§ Selected extract
The ladies are joining the leadership of the Congregational Churches in the Tri-Town area.
The First Congregational Church of Marion recently announced that the Reverend Sheila Rubdi was selected, out of 165 applicants, to serve as their settled pastor.
“I’d say approximately two-thirds of the applicants were women,” said Phyllis Washburn, a member of the search committee for the First Congregational Church of Marion.
Applicants, both men and women, often as their second career, decide to go into ministry after retirement, being laid off, or as a new start. According to Ms. Washburn, the new Marion minister is a “lifetime” minister – meaning that ministry is her only career choice. Ms. Rubdi is currently serving as Pastor of the First Congregational Church in Milford, NH and will join the church in late January.
Ms. Rubdi joins several other nearby female congregational ministers at their churches in Mattapoisett and Fairhaven. The Reverend Amy Lignitz Harken is the pastor in Mattapoisett and Bette McClure in Fairhaven.
Bette McClure, pastor of the Fairhaven Congregational Church, has been in her position over 10 years. “I was ordained into ministry in 1999,” said Ms. McClure. “It is a second career for me… I was a social worker before that.” Ms. McClure estimates that 60 percent of her graduating class at Andover Newton Theological School were women. “And of that, most of us were over 40 [years old] and entering ministry as a second career,” said Ms. McClure.
When asked why more young people weren’t entering the ministry out of college, Ms. McClure said, “my guess is that it isn’t lucrative… the pay isn’t good and for a young man or woman thinking of supporting a family… it isn’t attractive from a financial standpoint.”
Ms. McClure was raised as a Roman Catholic but later joined a Congregational Church to meet new friends after moving into a new town. “I fell in love with the church and its mission and the rest is history,” she said, adding that joining the ministry wasn’t an option in the Catholic Church.

§ What you will do
1) In the article on women ministers in the Tri-Town area, in what year was Bette McClure ordained?
2) Reproduce the portion of the article on women ministers that opens with the words containing "Ms. Rubdi joins" and closes with "McClure in Fairhaven.".
3) Proceed with the article on women ministers in the Tri-Town area, picking up after its final sentence.
The lines that follow were taken from a separate source.

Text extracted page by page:

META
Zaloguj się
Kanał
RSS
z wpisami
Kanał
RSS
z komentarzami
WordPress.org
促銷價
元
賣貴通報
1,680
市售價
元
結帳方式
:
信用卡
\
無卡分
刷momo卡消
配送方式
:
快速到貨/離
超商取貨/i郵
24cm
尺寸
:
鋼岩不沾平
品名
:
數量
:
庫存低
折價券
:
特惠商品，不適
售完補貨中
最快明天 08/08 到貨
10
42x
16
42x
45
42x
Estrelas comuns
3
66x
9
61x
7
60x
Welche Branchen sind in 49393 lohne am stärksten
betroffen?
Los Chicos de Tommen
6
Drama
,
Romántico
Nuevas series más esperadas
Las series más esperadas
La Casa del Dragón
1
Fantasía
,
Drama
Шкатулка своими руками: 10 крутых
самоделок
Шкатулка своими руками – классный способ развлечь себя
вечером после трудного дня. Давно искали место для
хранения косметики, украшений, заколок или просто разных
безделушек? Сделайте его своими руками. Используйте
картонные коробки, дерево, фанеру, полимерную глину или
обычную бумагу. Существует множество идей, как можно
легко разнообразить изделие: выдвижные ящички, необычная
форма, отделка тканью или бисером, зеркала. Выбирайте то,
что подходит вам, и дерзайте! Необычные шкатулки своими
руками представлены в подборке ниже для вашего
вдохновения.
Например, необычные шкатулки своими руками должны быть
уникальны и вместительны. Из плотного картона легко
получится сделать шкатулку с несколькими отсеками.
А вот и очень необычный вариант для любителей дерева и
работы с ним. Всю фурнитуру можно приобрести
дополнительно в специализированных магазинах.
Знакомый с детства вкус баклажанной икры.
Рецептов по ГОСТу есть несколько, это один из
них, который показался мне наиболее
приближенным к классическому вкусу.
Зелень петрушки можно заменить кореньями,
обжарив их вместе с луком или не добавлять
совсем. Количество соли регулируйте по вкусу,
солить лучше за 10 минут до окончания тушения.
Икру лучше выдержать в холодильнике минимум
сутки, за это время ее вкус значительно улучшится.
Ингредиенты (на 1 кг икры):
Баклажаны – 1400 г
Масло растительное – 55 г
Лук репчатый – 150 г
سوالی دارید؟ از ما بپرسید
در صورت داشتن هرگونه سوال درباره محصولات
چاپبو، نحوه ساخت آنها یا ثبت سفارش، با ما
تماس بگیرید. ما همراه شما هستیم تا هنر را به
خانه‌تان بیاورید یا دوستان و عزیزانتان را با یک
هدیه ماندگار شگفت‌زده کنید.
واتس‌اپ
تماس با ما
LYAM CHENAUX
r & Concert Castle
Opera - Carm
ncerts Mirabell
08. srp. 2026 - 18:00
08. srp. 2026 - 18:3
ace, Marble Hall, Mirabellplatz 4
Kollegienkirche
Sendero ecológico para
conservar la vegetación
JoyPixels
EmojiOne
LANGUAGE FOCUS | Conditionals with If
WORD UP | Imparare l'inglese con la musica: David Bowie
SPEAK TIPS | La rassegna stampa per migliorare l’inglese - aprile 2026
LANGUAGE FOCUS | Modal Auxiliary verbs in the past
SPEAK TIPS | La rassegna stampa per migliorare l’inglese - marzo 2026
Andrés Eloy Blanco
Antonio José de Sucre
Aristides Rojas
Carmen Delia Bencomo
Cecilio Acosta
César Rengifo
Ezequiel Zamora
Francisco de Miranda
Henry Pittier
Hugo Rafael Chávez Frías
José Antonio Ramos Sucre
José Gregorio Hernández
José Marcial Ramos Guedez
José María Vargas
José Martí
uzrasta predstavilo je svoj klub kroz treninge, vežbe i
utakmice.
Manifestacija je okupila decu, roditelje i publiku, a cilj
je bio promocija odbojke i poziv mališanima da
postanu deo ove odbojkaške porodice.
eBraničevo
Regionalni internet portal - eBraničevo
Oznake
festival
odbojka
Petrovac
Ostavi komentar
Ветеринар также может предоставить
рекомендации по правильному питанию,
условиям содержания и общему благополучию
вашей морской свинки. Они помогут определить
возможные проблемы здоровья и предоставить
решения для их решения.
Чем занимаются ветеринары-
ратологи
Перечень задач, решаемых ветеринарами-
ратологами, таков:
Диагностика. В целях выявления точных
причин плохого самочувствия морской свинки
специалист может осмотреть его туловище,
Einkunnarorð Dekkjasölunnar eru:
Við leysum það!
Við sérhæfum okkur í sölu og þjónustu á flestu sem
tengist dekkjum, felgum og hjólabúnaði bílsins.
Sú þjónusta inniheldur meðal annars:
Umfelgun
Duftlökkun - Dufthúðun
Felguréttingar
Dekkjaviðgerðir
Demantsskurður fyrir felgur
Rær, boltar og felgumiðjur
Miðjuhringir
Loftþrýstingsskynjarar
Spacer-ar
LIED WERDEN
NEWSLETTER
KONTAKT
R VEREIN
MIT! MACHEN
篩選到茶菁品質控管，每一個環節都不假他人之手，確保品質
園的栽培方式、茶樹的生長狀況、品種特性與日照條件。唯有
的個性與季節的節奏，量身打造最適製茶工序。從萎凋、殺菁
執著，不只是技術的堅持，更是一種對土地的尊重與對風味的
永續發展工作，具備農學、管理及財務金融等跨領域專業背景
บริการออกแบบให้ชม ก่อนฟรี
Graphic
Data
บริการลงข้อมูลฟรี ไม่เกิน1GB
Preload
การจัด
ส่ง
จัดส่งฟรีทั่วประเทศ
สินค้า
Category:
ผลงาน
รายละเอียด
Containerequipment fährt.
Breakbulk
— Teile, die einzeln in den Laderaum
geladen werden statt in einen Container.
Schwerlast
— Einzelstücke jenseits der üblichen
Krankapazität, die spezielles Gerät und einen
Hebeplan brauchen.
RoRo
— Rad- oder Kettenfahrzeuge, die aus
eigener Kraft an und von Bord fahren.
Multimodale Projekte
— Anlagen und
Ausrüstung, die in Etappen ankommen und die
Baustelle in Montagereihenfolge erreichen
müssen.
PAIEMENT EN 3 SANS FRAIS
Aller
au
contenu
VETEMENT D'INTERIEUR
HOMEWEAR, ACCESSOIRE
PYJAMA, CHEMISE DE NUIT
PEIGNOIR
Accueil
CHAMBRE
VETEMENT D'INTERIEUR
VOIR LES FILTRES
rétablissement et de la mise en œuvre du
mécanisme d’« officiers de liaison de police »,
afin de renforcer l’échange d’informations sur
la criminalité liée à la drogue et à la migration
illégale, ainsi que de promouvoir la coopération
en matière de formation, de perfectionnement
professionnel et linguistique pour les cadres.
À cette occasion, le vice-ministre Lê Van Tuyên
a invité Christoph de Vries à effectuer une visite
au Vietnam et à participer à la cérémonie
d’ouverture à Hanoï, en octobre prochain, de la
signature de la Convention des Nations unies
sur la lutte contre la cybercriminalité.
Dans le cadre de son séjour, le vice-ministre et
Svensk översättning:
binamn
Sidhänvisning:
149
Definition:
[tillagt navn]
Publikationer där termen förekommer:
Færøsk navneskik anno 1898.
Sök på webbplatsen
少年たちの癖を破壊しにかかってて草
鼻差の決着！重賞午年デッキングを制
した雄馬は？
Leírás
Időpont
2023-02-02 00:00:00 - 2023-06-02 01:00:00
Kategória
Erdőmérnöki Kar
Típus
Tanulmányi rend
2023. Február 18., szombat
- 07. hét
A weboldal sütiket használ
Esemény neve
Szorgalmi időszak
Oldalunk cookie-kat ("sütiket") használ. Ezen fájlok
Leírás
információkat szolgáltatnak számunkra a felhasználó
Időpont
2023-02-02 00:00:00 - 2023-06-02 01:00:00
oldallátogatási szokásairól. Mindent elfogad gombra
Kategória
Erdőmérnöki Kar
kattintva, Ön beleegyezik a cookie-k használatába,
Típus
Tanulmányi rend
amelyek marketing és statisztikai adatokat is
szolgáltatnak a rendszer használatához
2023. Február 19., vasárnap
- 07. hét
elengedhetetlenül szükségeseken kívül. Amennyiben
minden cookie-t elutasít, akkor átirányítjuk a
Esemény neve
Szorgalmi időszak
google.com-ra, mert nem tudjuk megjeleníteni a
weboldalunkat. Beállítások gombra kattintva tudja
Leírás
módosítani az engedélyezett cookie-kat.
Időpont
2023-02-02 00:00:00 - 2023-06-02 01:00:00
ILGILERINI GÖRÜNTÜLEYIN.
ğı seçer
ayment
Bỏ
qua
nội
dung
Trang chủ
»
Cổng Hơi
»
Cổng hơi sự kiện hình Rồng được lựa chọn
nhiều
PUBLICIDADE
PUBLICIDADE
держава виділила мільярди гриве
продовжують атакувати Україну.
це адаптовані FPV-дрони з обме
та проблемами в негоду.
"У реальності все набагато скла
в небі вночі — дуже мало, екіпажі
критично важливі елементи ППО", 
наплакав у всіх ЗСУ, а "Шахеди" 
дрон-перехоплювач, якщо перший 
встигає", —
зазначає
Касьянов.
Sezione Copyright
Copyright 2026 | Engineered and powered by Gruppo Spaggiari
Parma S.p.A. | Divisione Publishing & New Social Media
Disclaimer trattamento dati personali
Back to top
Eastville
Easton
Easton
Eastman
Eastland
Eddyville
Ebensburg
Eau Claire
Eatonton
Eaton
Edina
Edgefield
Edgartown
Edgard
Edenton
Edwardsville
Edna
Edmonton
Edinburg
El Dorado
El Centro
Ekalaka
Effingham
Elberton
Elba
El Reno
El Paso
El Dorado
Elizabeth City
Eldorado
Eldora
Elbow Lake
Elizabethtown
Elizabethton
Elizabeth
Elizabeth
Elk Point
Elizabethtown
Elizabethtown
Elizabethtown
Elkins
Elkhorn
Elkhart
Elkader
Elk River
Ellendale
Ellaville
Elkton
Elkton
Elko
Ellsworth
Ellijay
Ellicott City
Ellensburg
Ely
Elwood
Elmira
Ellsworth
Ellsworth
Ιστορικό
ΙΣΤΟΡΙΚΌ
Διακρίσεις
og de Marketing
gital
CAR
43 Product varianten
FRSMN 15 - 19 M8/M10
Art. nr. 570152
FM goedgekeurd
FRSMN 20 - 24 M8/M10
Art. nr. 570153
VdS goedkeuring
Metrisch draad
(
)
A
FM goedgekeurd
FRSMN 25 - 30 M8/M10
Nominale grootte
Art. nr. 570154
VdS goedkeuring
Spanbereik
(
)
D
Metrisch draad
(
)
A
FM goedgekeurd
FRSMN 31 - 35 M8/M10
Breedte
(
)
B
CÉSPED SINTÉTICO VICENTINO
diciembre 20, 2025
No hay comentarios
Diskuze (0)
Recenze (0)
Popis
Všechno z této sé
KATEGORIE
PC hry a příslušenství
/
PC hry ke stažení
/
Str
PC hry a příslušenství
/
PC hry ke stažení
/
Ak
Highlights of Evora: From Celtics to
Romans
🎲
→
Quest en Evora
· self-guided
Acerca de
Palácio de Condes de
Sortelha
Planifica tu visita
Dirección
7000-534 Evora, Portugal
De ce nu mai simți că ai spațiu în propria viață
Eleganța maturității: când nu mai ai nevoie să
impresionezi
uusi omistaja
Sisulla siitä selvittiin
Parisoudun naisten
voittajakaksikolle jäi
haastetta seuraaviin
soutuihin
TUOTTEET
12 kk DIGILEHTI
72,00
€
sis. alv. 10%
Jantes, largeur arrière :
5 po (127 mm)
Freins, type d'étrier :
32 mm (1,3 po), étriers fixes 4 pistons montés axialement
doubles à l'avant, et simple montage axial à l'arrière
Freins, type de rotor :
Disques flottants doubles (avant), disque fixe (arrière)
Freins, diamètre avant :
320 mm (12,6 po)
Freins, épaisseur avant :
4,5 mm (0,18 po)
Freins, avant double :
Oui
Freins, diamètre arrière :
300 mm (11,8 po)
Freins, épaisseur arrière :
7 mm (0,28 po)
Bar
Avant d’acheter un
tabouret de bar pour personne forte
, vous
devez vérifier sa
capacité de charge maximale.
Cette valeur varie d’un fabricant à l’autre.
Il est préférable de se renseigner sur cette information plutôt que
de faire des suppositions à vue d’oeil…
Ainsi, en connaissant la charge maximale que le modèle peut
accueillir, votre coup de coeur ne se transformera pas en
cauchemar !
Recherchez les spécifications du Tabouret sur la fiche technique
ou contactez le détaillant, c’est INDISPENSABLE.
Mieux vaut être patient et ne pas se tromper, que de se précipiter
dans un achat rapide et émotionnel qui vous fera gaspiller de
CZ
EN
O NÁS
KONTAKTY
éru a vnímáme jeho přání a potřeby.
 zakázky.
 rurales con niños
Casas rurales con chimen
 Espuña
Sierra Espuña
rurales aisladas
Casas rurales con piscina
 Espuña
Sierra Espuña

§ Written responses
1) 1999

2)
Ms. Rubdi joins several other nearby female congregational ministers at their churches in Mattapoisett and Fairhaven. The Reverend Amy Lignitz Harken is the pastor in Mattapoisett and Bette McClure in Fairhaven.

3)
“Changes in our society in general, allowed women to enter what was traditionally a man’s field,” said Dale Thackery, a Marion native and an ordained minister. Ms. Thackery is a Chaplain at Jordan Hospital in Plymouth. According to Ms. Thackery, earning a Master of Divinity takes three years on a full time basis, but many attend part time while working and attend part-time for several years before graduating.
“Women have always felt the call and served the church through mission work and other ways, but now this opportunity has presented itself and women are taking advantage of it,” said Mr. Thackery. “Ministry is a nurturing profession and women are drawn to it,” she said, adding that the profession can be demanding and is a round-the-clock, on-call position.
“Ministry isn’t something you choose. It chooses you,” said Rev. Amy Lignitz Harken, who became the pastor of the Mattapoisett Congregational Church in March of 2011. “I’m a former journalist… This is my second career.”
“I think women are very intuitive and perceptive and can see beyond the obvious… probably due to social conditioning,” said Rev. Harken, who received her Master of Divinity degree from the University of Chicago Divinity School. “More and more women are being called to serve and are able to provide a depth of spirit to their congregation,” said Ms. Harken.